╭─ Input data

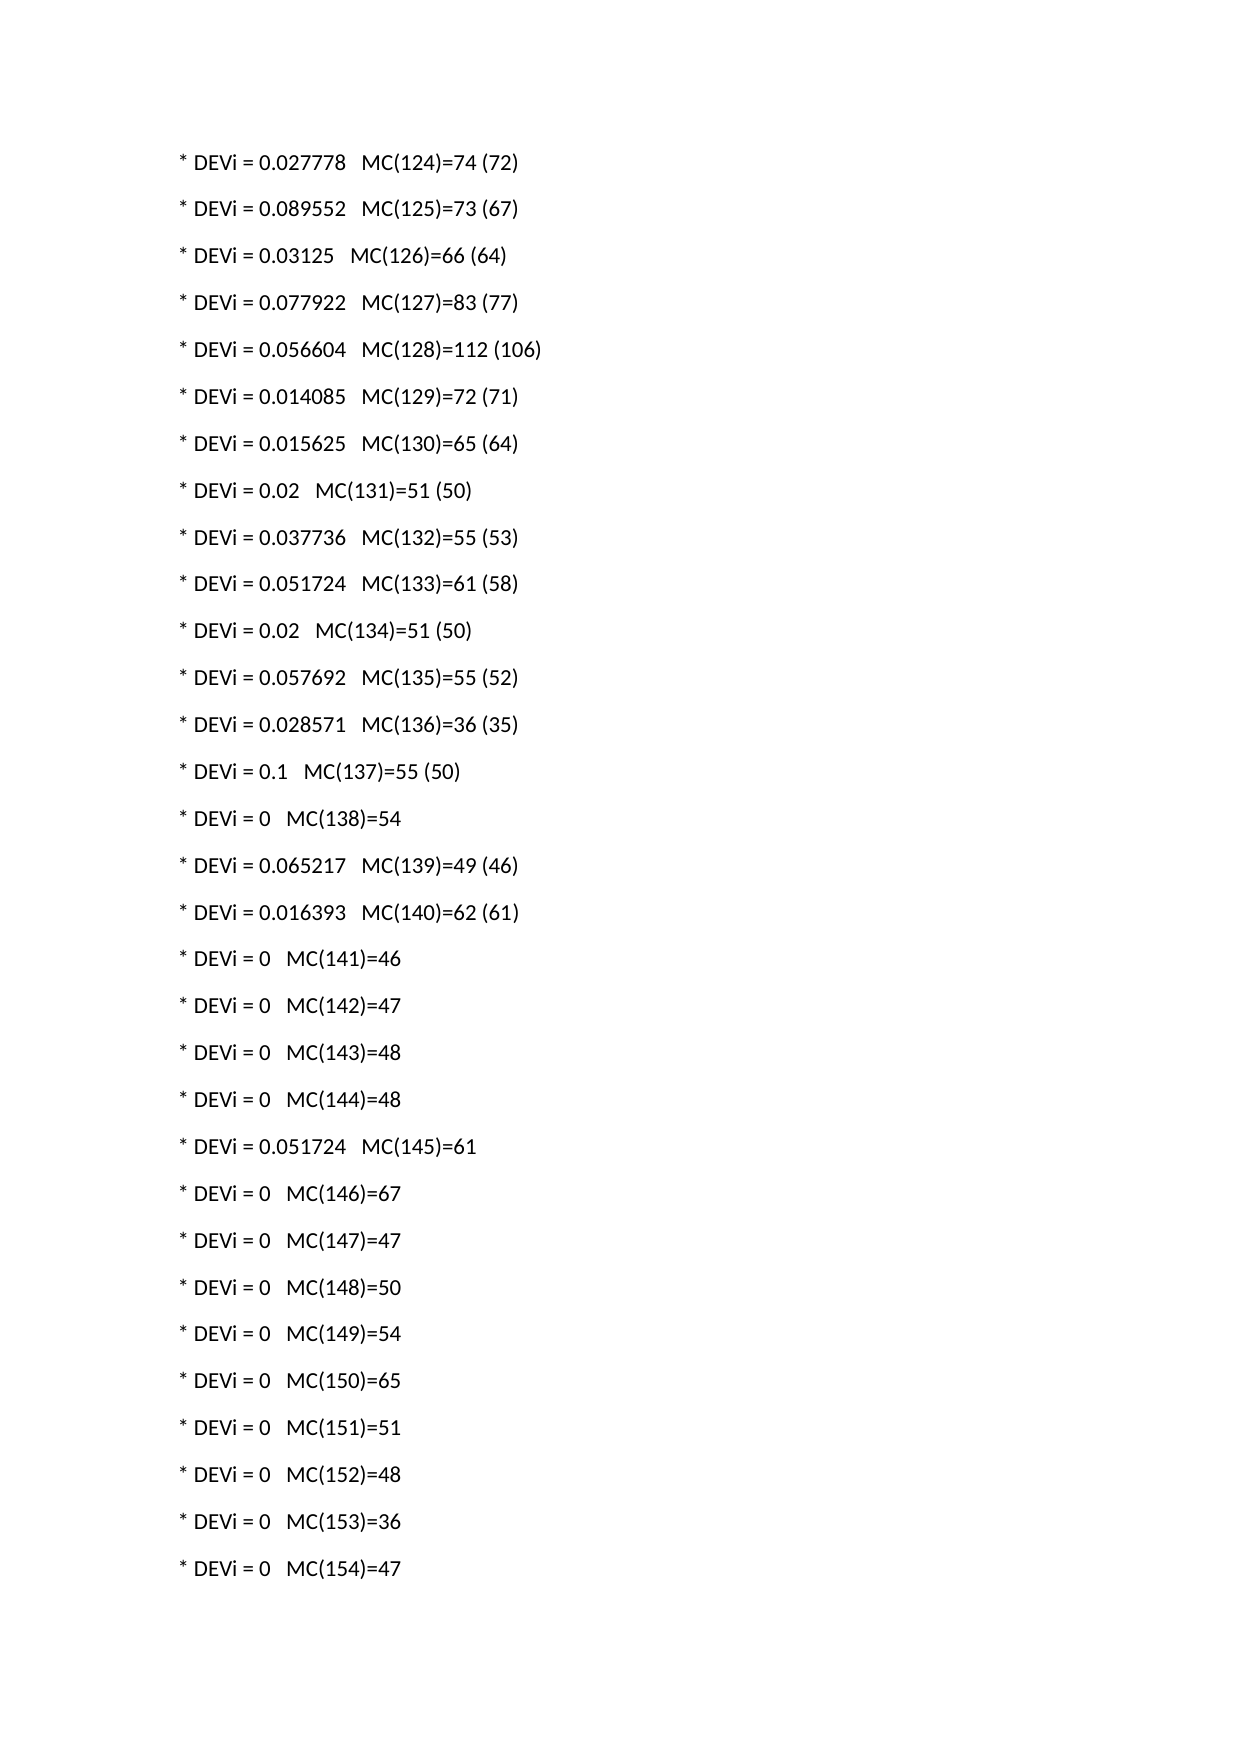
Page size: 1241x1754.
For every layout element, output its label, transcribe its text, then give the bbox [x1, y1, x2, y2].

text * DEVi = 0.028571 MC(136)=36 (35) [177, 710, 1063, 738]
text * DEVi = 0 MC(150)=65 [177, 1366, 1063, 1394]
text * DEVi = 0 MC(146)=67 [177, 1179, 1063, 1207]
text * DEVi = 0.1 MC(137)=55 (50) [177, 757, 1063, 785]
text * DEVi = 0 MC(143)=48 [177, 1038, 1063, 1066]
text * DEVi = 0 MC(142)=47 [177, 991, 1063, 1019]
text * DEVi = 0 MC(154)=47 [177, 1554, 1063, 1582]
text * DEVi = 0.015625 MC(130)=65 (64) [177, 429, 1063, 457]
text * DEVi = 0 MC(149)=54 [177, 1319, 1063, 1347]
text * DEVi = 0.065217 MC(139)=49 (46) [177, 851, 1063, 879]
text * DEVi = 0.02 MC(134)=51 (50) [177, 616, 1063, 644]
text * DEVi = 0.089552 MC(125)=73 (67) [177, 194, 1063, 222]
text * DEVi = 0.051724 MC(133)=61 (58) [177, 569, 1063, 597]
text * DEVi = 0.056604 MC(128)=112 (106) [177, 335, 1063, 363]
text * DEVi = 0.037736 MC(132)=55 (53) [177, 523, 1063, 551]
text * DEVi = 0.051724 MC(145)=61 [177, 1132, 1063, 1160]
text * DEVi = 0 MC(153)=36 [177, 1507, 1063, 1535]
text * DEVi = 0 MC(148)=50 [177, 1273, 1063, 1301]
text * DEVi = 0 MC(141)=46 [177, 944, 1063, 972]
text * DEVi = 0 MC(147)=47 [177, 1226, 1063, 1254]
text * DEVi = 0.016393 MC(140)=62 (61) [177, 898, 1063, 926]
text * DEVi = 0 MC(152)=48 [177, 1460, 1063, 1488]
text * DEVi = 0.077922 MC(127)=83 (77) [177, 288, 1063, 316]
text * DEVi = 0.03125 MC(126)=66 (64) [177, 241, 1063, 269]
text * DEVi = 0 MC(138)=54 [177, 804, 1063, 832]
text * DEVi = 0 MC(144)=48 [177, 1085, 1063, 1113]
text * DEVi = 0.02 MC(131)=51 (50) [177, 476, 1063, 504]
text * DEVi = 0.027778 MC(124)=74 (72) [177, 148, 1063, 176]
text * DEVi = 0.057692 MC(135)=55 (52) [177, 663, 1063, 691]
text * DEVi = 0.014085 MC(129)=72 (71) [177, 382, 1063, 410]
text * DEVi = 0 MC(151)=51 [177, 1413, 1063, 1441]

╰─

→ **Aim of the task**:
Output all data exactly, omitting images.

→ **Exercise output**:
Page size: 1241x1754.
For every layout element, output its label, transcribe its text, then give the bbox [x1, y1, x2, y2].

text * DEVi = 0.028571 MC(136)=36 (35) [177, 710, 1063, 738]
text * DEVi = 0 MC(150)=65 [177, 1366, 1063, 1394]
text * DEVi = 0 MC(146)=67 [177, 1179, 1063, 1207]
text * DEVi = 0.1 MC(137)=55 (50) [177, 757, 1063, 785]
text * DEVi = 0 MC(143)=48 [177, 1038, 1063, 1066]
text * DEVi = 0 MC(142)=47 [177, 991, 1063, 1019]
text * DEVi = 0 MC(154)=47 [177, 1554, 1063, 1582]
text * DEVi = 0.015625 MC(130)=65 (64) [177, 429, 1063, 457]
text * DEVi = 0 MC(149)=54 [177, 1319, 1063, 1347]
text * DEVi = 0.065217 MC(139)=49 (46) [177, 851, 1063, 879]
text * DEVi = 0.02 MC(134)=51 (50) [177, 616, 1063, 644]
text * DEVi = 0.089552 MC(125)=73 (67) [177, 194, 1063, 222]
text * DEVi = 0.051724 MC(133)=61 (58) [177, 569, 1063, 597]
text * DEVi = 0.056604 MC(128)=112 (106) [177, 335, 1063, 363]
text * DEVi = 0.037736 MC(132)=55 (53) [177, 523, 1063, 551]
text * DEVi = 0.051724 MC(145)=61 [177, 1132, 1063, 1160]
text * DEVi = 0 MC(153)=36 [177, 1507, 1063, 1535]
text * DEVi = 0 MC(148)=50 [177, 1273, 1063, 1301]
text * DEVi = 0 MC(141)=46 [177, 944, 1063, 972]
text * DEVi = 0 MC(147)=47 [177, 1226, 1063, 1254]
text * DEVi = 0.016393 MC(140)=62 (61) [177, 898, 1063, 926]
text * DEVi = 0 MC(152)=48 [177, 1460, 1063, 1488]
text * DEVi = 0.077922 MC(127)=83 (77) [177, 288, 1063, 316]
text * DEVi = 0.03125 MC(126)=66 (64) [177, 241, 1063, 269]
text * DEVi = 0 MC(138)=54 [177, 804, 1063, 832]
text * DEVi = 0 MC(144)=48 [177, 1085, 1063, 1113]
text * DEVi = 0.02 MC(131)=51 (50) [177, 476, 1063, 504]
text * DEVi = 0.027778 MC(124)=74 (72) [177, 148, 1063, 176]
text * DEVi = 0.057692 MC(135)=55 (52) [177, 663, 1063, 691]
text * DEVi = 0.014085 MC(129)=72 (71) [177, 382, 1063, 410]
text * DEVi = 0 MC(151)=51 [177, 1413, 1063, 1441]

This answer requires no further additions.